Sumário
Toggle1. Entenda como a boa-fé objetiva e o instituto da supressio influenciam a aplicação da Lei 9.514/97.

A alienação fiduciária de bens imóveis tem se tornado um tema de grande relevância no Direito Civil brasileiro, especialmente em razão de controvérsias envolvendo sua aplicação em contratos não registrados.
No julgamento do Recurso Especial nº 2135500/GO, pelo Superior Tribunal de Justiça (STJ), relatado pela ministra Nancy Andrighi, traz à tona importantes discussões sobre a boa-fé objetiva, a supressio e os limites impostos pelo ordenamento jurídico ao exercício de direitos.
2. O que é alienação fiduciária?

A alienação fiduciária de bem imóvel é um mecanismo de garantia em que o devedor transfere ao credor a propriedade resolúvel do imóvel, mantendo a posse direta do bem. Esse instituto está disciplinado pela Lei nº 9.514/97, que exige o registro do contrato no cartório competente para que a propriedade fiduciária seja constituída e a execução extrajudicial seja possível.
De acordo com o art. 23 da referida lei, o registro é condição essencial para a execução extrajudicial em casos de inadimplemento do devedor. No entanto, o julgamento do caso em questão trouxe uma interpretação relevante sobre como a ausência de registro pode impactar os direitos das partes envolvidas.
3. Resumo do caso julgado pelo STJ.

O recurso foi interposto pela FGR Jardins Ancora SPE LTDA contra decisão do Tribunal de Justiça de Goiás (TJ/GO), que julgou procedente o pedido de rescisão contratual feito pelos adquirentes de um lote, determinando a devolução de valores pagos, com retenção de 10%. A controvérsia girava em torno da possibilidade de execução extrajudicial com base na Lei nº 9.514/97, mesmo sem o registro do contrato.
O STJ negou provimento ao recurso especial, considerando que a alienante não registrou o contrato por dois anos, apenas o fazendo após o ajuizamento da ação pelos compradores. Essa conduta, deliberadamente omissa, foi considerada uma violação à boa-fé objetiva.
4. Boa-fé objetiva e supressio: fundamentos da decisão.

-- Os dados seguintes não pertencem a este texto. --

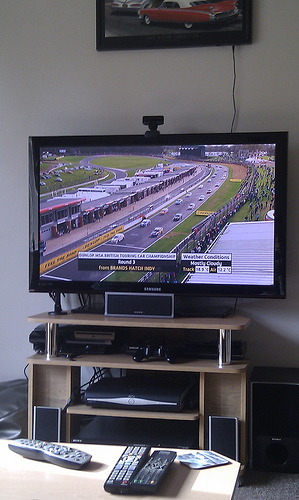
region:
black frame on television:
[14, 127, 282, 300]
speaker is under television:
[97, 281, 192, 328]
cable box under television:
[88, 375, 212, 430]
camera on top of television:
[139, 105, 168, 134]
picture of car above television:
[85, 0, 279, 46]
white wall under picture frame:
[45, 37, 147, 110]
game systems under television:
[32, 318, 233, 364]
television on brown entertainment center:
[18, 131, 272, 291]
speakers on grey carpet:
[240, 374, 293, 484]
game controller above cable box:
[134, 339, 188, 370]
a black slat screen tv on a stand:
[28, 125, 289, 304]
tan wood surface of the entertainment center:
[209, 372, 239, 396]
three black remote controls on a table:
[6, 430, 170, 496]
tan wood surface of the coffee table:
[23, 472, 76, 498]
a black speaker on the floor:
[246, 364, 297, 478]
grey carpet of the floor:
[246, 474, 285, 498]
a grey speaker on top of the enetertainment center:
[98, 287, 177, 322]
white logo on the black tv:
[137, 284, 166, 294]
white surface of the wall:
[261, 310, 283, 350]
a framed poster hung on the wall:
[80, 0, 261, 61]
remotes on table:
[0, 434, 243, 497]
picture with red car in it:
[89, 2, 256, 53]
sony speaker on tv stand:
[20, 287, 255, 480]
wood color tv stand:
[21, 349, 249, 483]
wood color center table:
[0, 436, 243, 497]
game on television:
[22, 110, 288, 301]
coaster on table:
[172, 448, 233, 470]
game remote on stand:
[22, 308, 247, 486]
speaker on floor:
[231, 373, 296, 497]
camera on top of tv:
[23, 111, 289, 301]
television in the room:
[20, 125, 293, 323]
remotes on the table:
[33, 430, 190, 493]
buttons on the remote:
[104, 438, 143, 489]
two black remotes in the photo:
[111, 436, 180, 493]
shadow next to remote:
[167, 469, 197, 498]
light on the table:
[205, 467, 228, 487]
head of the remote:
[56, 442, 99, 481]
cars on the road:
[136, 190, 207, 241]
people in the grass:
[246, 170, 267, 203]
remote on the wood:
[129, 334, 184, 366]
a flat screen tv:
[12, 118, 275, 311]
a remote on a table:
[79, 437, 160, 486]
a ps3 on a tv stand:
[10, 299, 150, 359]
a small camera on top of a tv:
[112, 102, 183, 150]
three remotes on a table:
[22, 418, 219, 494]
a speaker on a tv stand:
[86, 290, 214, 327]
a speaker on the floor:
[234, 361, 296, 483]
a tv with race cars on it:
[17, 105, 287, 320]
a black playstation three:
[31, 301, 160, 359]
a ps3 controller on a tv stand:
[126, 332, 195, 391]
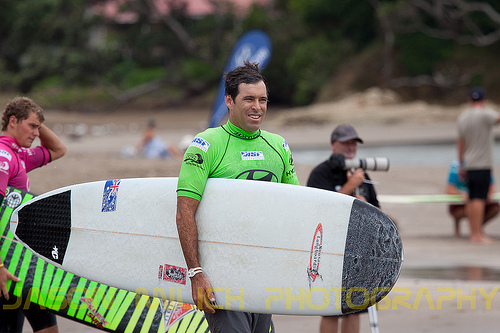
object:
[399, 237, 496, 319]
beach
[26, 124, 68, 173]
arm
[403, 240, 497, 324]
sand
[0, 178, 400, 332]
surfboard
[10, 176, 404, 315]
surfboard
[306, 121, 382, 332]
photographer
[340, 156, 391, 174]
camera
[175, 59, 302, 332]
man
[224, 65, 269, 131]
head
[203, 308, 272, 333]
shorts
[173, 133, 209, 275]
arm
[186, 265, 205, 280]
wrist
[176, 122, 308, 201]
shirt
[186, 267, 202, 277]
watch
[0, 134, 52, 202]
shirt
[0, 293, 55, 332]
shorts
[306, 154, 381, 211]
shirt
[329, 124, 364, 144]
cap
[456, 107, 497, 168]
shirt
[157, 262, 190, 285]
symbol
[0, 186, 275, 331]
surfboard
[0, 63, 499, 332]
people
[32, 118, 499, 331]
beach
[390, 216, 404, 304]
end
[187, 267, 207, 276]
bracelet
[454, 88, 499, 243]
person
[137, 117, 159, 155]
person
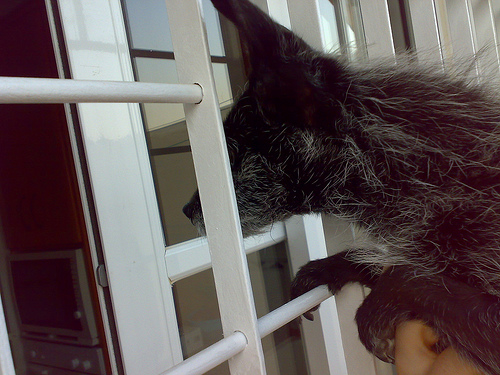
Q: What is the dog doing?
A: Looking in a window.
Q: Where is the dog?
A: Outside of the window.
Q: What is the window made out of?
A: Glass.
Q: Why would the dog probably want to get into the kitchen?
A: To eat.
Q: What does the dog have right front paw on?
A: White bar.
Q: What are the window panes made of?
A: Glass.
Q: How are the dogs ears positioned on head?
A: Straight up.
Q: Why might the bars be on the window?
A: To prevent burglaries.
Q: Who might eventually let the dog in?
A: Owner.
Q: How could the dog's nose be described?
A: Pointed.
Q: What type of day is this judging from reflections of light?
A: Sunny.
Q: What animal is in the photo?
A: A dog.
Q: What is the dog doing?
A: Looking through a window.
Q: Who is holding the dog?
A: A person.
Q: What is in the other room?
A: A television.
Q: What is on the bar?
A: The paw.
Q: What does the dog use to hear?
A: The ear.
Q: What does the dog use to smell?
A: The nose.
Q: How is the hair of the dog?
A: Rakish.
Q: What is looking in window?
A: Dog.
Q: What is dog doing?
A: Looking in window.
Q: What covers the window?
A: Bars.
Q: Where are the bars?
A: Over window.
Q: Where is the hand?
A: Under dog.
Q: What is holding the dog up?
A: Hand.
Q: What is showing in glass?
A: Reflection.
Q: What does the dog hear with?
A: Ears.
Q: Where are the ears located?
A: On dogs head.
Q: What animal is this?
A: A dog.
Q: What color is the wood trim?
A: White.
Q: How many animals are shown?
A: 1.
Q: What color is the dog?
A: Black and white.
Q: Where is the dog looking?
A: Into the room.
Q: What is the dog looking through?
A: A window.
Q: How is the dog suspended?
A: Someone is holding the dog up.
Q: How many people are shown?
A: 0.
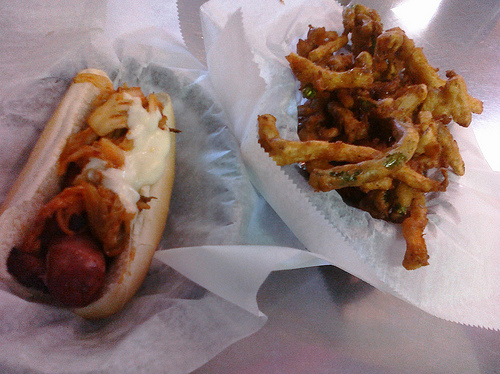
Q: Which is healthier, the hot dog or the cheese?
A: The cheese is healthier than the hot dog.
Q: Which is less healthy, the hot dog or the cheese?
A: The hot dog is less healthy than the cheese.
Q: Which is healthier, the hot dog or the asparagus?
A: The asparagus is healthier than the hot dog.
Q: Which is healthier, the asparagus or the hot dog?
A: The asparagus is healthier than the hot dog.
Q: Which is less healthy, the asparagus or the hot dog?
A: The hot dog is less healthy than the asparagus.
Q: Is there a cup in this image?
A: No, there are no cups.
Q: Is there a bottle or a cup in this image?
A: No, there are no cups or bottles.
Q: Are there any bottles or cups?
A: No, there are no cups or bottles.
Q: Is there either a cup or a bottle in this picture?
A: No, there are no cups or bottles.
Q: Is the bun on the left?
A: Yes, the bun is on the left of the image.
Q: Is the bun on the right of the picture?
A: No, the bun is on the left of the image.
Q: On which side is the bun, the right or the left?
A: The bun is on the left of the image.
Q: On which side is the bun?
A: The bun is on the left of the image.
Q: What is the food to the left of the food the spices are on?
A: The food is a bun.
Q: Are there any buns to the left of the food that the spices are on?
A: Yes, there is a bun to the left of the food.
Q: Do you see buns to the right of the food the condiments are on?
A: No, the bun is to the left of the food.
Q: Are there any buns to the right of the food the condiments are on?
A: No, the bun is to the left of the food.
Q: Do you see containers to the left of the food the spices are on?
A: No, there is a bun to the left of the food.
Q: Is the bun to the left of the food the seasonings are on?
A: Yes, the bun is to the left of the food.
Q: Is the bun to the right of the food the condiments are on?
A: No, the bun is to the left of the food.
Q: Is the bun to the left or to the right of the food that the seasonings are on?
A: The bun is to the left of the food.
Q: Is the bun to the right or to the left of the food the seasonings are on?
A: The bun is to the left of the food.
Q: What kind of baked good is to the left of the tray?
A: The food is a bun.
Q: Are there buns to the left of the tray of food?
A: Yes, there is a bun to the left of the tray.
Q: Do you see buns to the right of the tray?
A: No, the bun is to the left of the tray.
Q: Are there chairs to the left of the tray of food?
A: No, there is a bun to the left of the tray.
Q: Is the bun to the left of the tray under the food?
A: Yes, the bun is to the left of the tray.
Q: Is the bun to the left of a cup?
A: No, the bun is to the left of the tray.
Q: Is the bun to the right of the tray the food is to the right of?
A: No, the bun is to the left of the tray.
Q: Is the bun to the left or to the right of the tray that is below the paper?
A: The bun is to the left of the tray.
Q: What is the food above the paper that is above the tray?
A: The food is a bun.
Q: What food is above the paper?
A: The food is a bun.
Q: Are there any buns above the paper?
A: Yes, there is a bun above the paper.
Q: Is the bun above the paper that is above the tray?
A: Yes, the bun is above the paper.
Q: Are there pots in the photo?
A: No, there are no pots.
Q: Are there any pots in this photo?
A: No, there are no pots.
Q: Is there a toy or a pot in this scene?
A: No, there are no pots or toys.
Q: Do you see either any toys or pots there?
A: No, there are no pots or toys.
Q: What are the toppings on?
A: The toppings are on the hot dog.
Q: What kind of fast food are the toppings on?
A: The toppings are on the hot dog.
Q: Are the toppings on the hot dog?
A: Yes, the toppings are on the hot dog.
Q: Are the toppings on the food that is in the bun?
A: Yes, the toppings are on the hot dog.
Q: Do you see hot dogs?
A: Yes, there is a hot dog.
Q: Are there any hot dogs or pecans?
A: Yes, there is a hot dog.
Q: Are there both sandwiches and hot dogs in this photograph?
A: Yes, there are both a hot dog and a sandwich.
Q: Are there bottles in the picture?
A: No, there are no bottles.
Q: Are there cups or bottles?
A: No, there are no bottles or cups.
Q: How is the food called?
A: The food is a hot dog.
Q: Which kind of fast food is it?
A: The food is a hot dog.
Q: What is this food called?
A: This is a hot dog.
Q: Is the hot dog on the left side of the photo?
A: Yes, the hot dog is on the left of the image.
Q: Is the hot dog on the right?
A: No, the hot dog is on the left of the image.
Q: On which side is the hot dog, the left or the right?
A: The hot dog is on the left of the image.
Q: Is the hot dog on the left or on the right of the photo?
A: The hot dog is on the left of the image.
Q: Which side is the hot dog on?
A: The hot dog is on the left of the image.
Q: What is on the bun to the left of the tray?
A: The hot dog is on the bun.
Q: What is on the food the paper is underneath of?
A: The hot dog is on the bun.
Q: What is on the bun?
A: The hot dog is on the bun.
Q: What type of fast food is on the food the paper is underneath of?
A: The food is a hot dog.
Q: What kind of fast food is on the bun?
A: The food is a hot dog.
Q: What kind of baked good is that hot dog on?
A: The hot dog is on the bun.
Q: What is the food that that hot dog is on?
A: The food is a bun.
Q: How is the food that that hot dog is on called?
A: The food is a bun.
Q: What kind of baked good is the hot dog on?
A: The hot dog is on the bun.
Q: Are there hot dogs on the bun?
A: Yes, there is a hot dog on the bun.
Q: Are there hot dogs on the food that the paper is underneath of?
A: Yes, there is a hot dog on the bun.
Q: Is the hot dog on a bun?
A: Yes, the hot dog is on a bun.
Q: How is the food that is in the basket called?
A: The food is a hot dog.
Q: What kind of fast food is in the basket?
A: The food is a hot dog.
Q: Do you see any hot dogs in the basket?
A: Yes, there is a hot dog in the basket.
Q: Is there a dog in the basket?
A: No, there is a hot dog in the basket.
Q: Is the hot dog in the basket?
A: Yes, the hot dog is in the basket.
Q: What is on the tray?
A: The hot dog is on the tray.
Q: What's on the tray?
A: The hot dog is on the tray.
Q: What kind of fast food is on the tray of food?
A: The food is a hot dog.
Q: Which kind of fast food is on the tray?
A: The food is a hot dog.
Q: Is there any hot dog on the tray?
A: Yes, there is a hot dog on the tray.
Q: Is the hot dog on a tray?
A: Yes, the hot dog is on a tray.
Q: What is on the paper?
A: The hot dog is on the paper.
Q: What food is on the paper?
A: The food is a hot dog.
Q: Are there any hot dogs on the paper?
A: Yes, there is a hot dog on the paper.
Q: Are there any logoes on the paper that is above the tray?
A: No, there is a hot dog on the paper.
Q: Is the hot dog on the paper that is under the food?
A: Yes, the hot dog is on the paper.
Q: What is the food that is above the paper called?
A: The food is a hot dog.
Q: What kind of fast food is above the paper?
A: The food is a hot dog.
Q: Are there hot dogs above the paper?
A: Yes, there is a hot dog above the paper.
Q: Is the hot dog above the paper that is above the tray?
A: Yes, the hot dog is above the paper.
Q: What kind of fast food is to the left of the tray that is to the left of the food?
A: The food is a hot dog.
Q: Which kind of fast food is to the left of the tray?
A: The food is a hot dog.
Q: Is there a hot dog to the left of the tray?
A: Yes, there is a hot dog to the left of the tray.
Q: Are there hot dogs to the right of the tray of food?
A: No, the hot dog is to the left of the tray.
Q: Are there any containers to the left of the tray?
A: No, there is a hot dog to the left of the tray.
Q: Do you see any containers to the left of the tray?
A: No, there is a hot dog to the left of the tray.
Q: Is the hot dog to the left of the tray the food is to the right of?
A: Yes, the hot dog is to the left of the tray.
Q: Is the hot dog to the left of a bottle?
A: No, the hot dog is to the left of the tray.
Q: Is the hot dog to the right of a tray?
A: No, the hot dog is to the left of a tray.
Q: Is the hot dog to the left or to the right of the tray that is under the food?
A: The hot dog is to the left of the tray.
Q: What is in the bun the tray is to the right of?
A: The hot dog is in the bun.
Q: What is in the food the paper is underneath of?
A: The hot dog is in the bun.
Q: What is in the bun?
A: The hot dog is in the bun.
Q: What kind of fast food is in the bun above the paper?
A: The food is a hot dog.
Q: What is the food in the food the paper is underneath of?
A: The food is a hot dog.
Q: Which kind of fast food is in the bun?
A: The food is a hot dog.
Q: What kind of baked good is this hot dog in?
A: The hot dog is in the bun.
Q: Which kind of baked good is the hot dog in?
A: The hot dog is in the bun.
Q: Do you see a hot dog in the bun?
A: Yes, there is a hot dog in the bun.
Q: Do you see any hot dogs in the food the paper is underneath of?
A: Yes, there is a hot dog in the bun.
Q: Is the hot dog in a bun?
A: Yes, the hot dog is in a bun.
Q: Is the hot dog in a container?
A: No, the hot dog is in a bun.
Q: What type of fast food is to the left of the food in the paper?
A: The food is a hot dog.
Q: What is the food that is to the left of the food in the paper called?
A: The food is a hot dog.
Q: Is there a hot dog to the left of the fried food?
A: Yes, there is a hot dog to the left of the food.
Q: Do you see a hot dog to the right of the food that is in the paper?
A: No, the hot dog is to the left of the food.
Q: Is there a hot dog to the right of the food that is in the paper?
A: No, the hot dog is to the left of the food.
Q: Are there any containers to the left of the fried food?
A: No, there is a hot dog to the left of the food.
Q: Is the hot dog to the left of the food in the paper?
A: Yes, the hot dog is to the left of the food.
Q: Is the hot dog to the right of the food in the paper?
A: No, the hot dog is to the left of the food.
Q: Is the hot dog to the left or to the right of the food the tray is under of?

4.1. O princípio da boa-fé objetiva.
A boa-fé objetiva, prevista no art. 422 do Código Civil, impõe que as partes contratuais ajam com lealdade, ética e cooperação mútua. Esse princípio se desdobra em três funções principais:
- Instrumento hermenêutico: guia a interpretação de contratos;
- Fonte de deveres jurídicos: cria obrigações implícitas;
- Limite ao exercício de direitos subjetivos: impede condutas abusivas.
No caso em análise, o STJ concluiu que a alienante violou a boa-fé ao permanecer inerte quanto ao registro do contrato, comportamento que gerou a expectativa lícita nos compradores de que o pacto não seria regido pelas disposições da Lei nº 9.514/97.
4.2. O instituto da supressio.
A supressio é um instituto jurídico que decorre da boa-fé objetiva e impede que uma parte exerça determinado direito após longo período de inércia, quando isso gera uma expectativa de renúncia para a outra parte.
No julgamento do REsp 2135500/GO, a supressio foi aplicada para inibir a invocação do direito à execução extrajudicial, dado que o registro do contrato foi realizado apenas dois anos após a celebração do negócio.
5. Impactos da decisão.

A decisão reafirma que o registro do contrato é imprescindível não apenas como uma formalidade legal, mas também como um elemento de segurança jurídica. A omissão deliberada do alienante em registrar o contrato fere o princípio da boa-fé objetiva e impede o uso do procedimento extrajudicial previsto na Lei nº 9.514/97.
Além disso, a aplicação da supressio mostra-se essencial para evitar que a parte inerte obtenha vantagens indevidas em detrimento da outra. Essa abordagem protege o equilíbrio contratual e reforça a função social dos contratos.
6. Conclusão.

O julgamento do REsp 2135500/GO pelo STJ consolida importantes precedentes sobre a aplicação da Lei nº 9.514/97 em contratos de alienação fiduciária de imóveis. Ao enfatizar os princípios da boa-fé objetiva e da supressio, a Corte reafirma o compromisso com a ética nas relações contratuais e com a proteção dos direitos dos adquirentes.
Essa decisão serve como alerta para que alienantes cumpram rigorosamente as formalidades legais e atuem de maneira transparente, prevenindo litígios e garantindo maior segurança jurídica no mercado imobiliário.